Connection Between the Traditional Equation of a Line ($y = mx + c$) and the Vector Equation of a Line

Question

My textbook says, "... an equation of the line through $A$ and $B$ is $x = u + tw = u + t(v — u)$, where $t$ is a real number and $x$ denotes an arbitrary point on the line. An illustration of this is shown below:

Since $x = u + tw$ is the equation of a line, I presume that it is equivalent to the equation $y = mx + c$, where $m$ is the slope, $x$ is the x-intercept (when $y = 0$), and $c$ is the $y-$intercept (when $x = 0$). Therefore, in the equation $x = u + tw$, $w$ must represent the $x-$intercept $($when $x = 0), u$ must represent the y-intercept (when $w = 0$), and $t$ must represent the slope.

It is clear that there is a connection between the traditional equation of a line, $y = mx + c$, and the vector equation of a line, $x = u + tw = u + t(v — u)$. However, I am struggling to clearly understand the connection between the vectors and the traditional equation:

How can these vectors represent slope ($m$)?

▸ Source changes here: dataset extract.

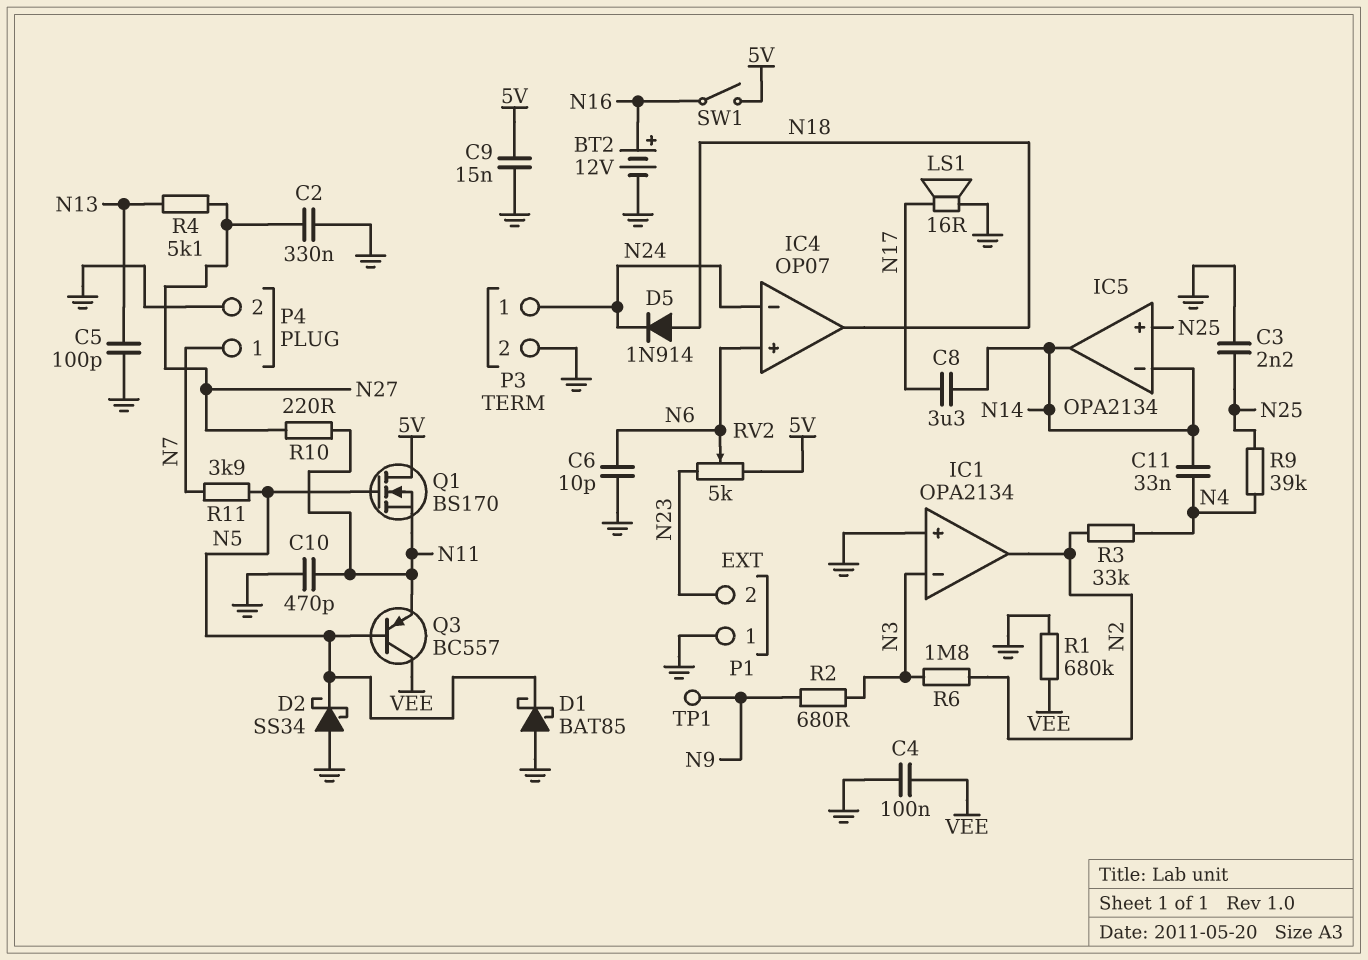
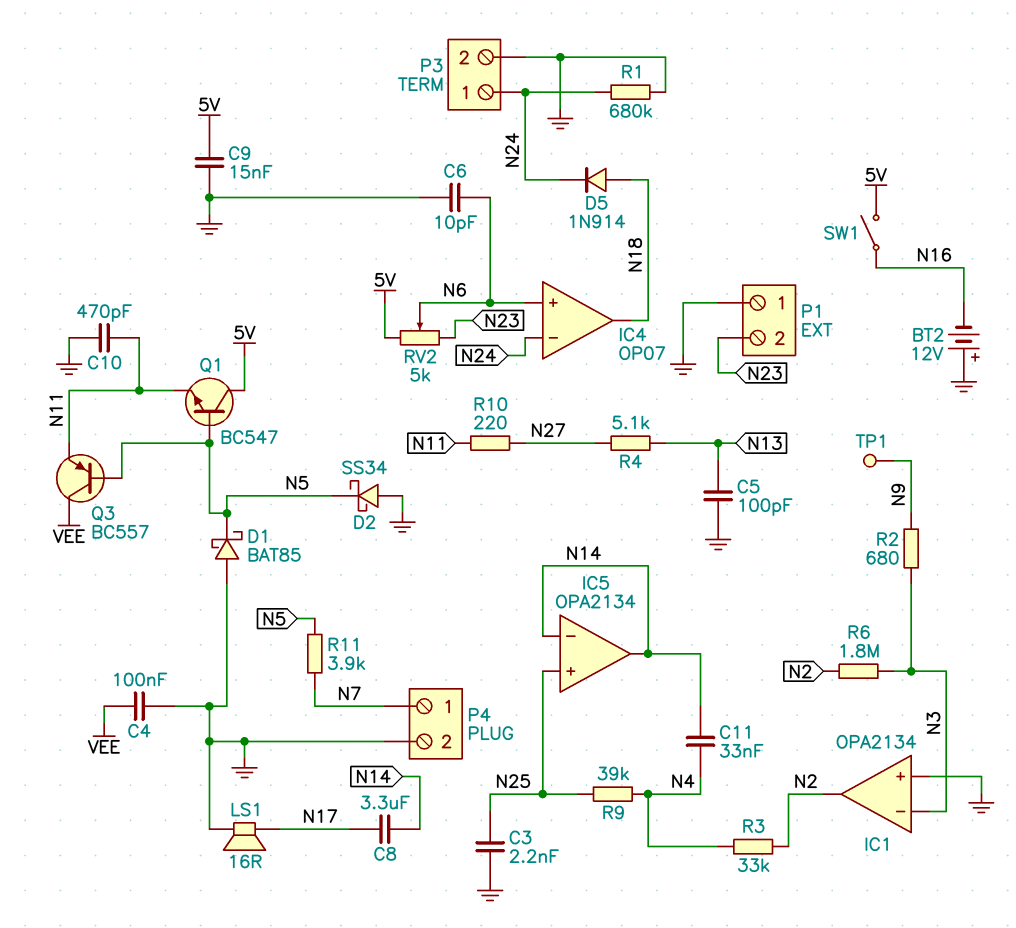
BT2: 12V (plus N16, minus GND) -> 12V (plus GND, minus N16)
C2: 330nF (GND, N27) -> none
Q1: NMOS BS170 (G N5, D 5V, S N11) -> NPN BC547 (B N5, C 5V, E N11)
R1: 680k (GND, VEE) -> 680k (GND, N24)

How can these vectors represent x- and y-intercepts?

When I look at the diagram and the vector equations of a line, there does not seem to be a clear indication of how they relate to the cartesian illustration of the traditional equation of a line ($y = mx + c$). For instance, the vectors $w$ and $u$ in $x = u + tw$ would represent the $x$ and $y$ intercepts; But how can a vector represent the $x$ or $y$ intercepts? This makes no sense to me.

To provide further context, take the vector equation of a line $x = (-2,0.1)-t(6,5,2)$. In this case, $(-2,0.1) = u$ and $(6,5,2) = w$; But in what way do the vectors $u$ and $w$ represent $y$ and $x$ intercepts? This is not clear to me.

I would greatly appreciate it if the knowledgeable members of MSE could please take the time to clarify the connection between these two forms of a line.

Thank you.

Answer 1

The vector equation $\vec{X}(t) = \vec{U} + t\vec{W}$ is really a shorthand for two equations: \begin{align} x &= u_x + t w_x \\ y &= u_y + t w_y \\ \end{align} where $\vec{U}$ has components $(u_x,u_y)$ and $\vec{W}$ has components $(w_x,w_y)$. It's a completely different kind of equation from $y = mx + c$, and it's not helpful to look for correspondences between the two.

However, for 2D lines, the equations are related: from the first equation above, you can get $$ t = \frac{x - u_x}{w_x} $$ Then, if you substitute this in the second equation, you get $$ y = u_y + \frac{x - u_x}{w_x} w_y = \left( \frac{w_y}{w_x} \right)x + \left( u_y - \frac{u_xw_y}{w_x} \right) $$ and this is in the form $y=mx+c$, as you wanted. So, for example, the slope of the line is $\frac{w_y}{w_x}$.

If $w_x = 0$, you get a vertical line (with "infinite" slope) which you can't represent in the form $y=mx+c$. So, the vector form is more general.

Answer 2

This is perhaps more of a comment than a full answer, but here is one way to think about this.

In vector notation we have $\vec{X}=\vec{u}+t\,\vec{w}$, with $\vec{X}$ pointing to a point on the line parametrised by $t$. In component form we then have, $$ \vec{X} \equiv \begin{pmatrix} x \\ y \end{pmatrix}=\vec{u}+t\,\vec{w} \equiv \begin{pmatrix} u_1 \\ u_2 \end{pmatrix}+t\begin{pmatrix} w_1 \\ w_2 \end{pmatrix}\,. $$ Hence by comparing the two components we see that $y=\frac{w_2}{w_1}x+(u_2-\frac{w_2}{w_1}u_1)\equiv mx+c$. (This would look simpler if we chose to align, say, the $y$-axis with $\vec{u}$.)